Was für ein Stoff – und was für eine banales Breitwandfilmchen, eine Seifenoper mit anderen Mitteln, ist daraus geworden! Bedenkt man, dass wir hier im Jahre 1910 sind und die Revolution von 1905 jeden Anflug von Idylle längst zerstört hatte, ärgert das Salongeplänkel um so mehr. Man sehe sich wieder einmal Elem Klimows »Rasputin« an, dann weiß man, was »Ein russischer Sommer« nicht besitzt: Sinn für Geschichte und Sinn für das Paradox der Kunst im Abgrund der Zeit.

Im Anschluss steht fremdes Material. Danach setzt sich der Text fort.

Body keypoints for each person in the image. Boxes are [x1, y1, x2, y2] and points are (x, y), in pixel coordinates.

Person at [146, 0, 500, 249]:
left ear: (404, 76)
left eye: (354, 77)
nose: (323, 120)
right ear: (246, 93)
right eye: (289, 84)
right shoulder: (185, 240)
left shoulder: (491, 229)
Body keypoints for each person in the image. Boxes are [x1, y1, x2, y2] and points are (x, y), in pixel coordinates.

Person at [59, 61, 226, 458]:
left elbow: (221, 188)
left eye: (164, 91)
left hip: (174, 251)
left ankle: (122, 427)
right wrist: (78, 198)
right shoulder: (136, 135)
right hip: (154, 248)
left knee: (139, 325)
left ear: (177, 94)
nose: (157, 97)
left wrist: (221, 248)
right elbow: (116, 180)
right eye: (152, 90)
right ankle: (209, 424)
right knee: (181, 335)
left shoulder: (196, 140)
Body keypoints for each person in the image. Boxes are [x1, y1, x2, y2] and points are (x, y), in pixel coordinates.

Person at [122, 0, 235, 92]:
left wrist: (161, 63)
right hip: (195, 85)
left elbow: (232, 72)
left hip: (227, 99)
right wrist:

Regisseur Hoffman unternimmt alles, den Grundkonflikt zwischen Kunst und Weltanschauung Tolstois einerseits und zwischen Utopie und deren ideologischer Verwirklichungsabsicht andererseits, seiner schroffen Widersprüchlichkeit zu entkleiden. Alles was ein popcorntaugliches Massenprodukt von Warner Bros. an Zutaten braucht, wird hier geliefert – weichgespült und seines spezifischen Gewichts beraubt. Russisches Landleben der Oberklasse und am Ende ist alles eine Frage der Unterhaltung. Tolstoi nahm seine Kunst allerdings so ernst, dass er nicht nur bedenkenlos Finger opferte, sondern auch seinem gesamten Besitz entsagen wollte. Ob das klug und richtig war oder nicht, was so vom Weltautor übrig blieb, der sich auf Predigen verlegte – all das hätte ein interessantes Kammerspiel werden können. Kann es auch noch werden, dann aber in einem anderen Film.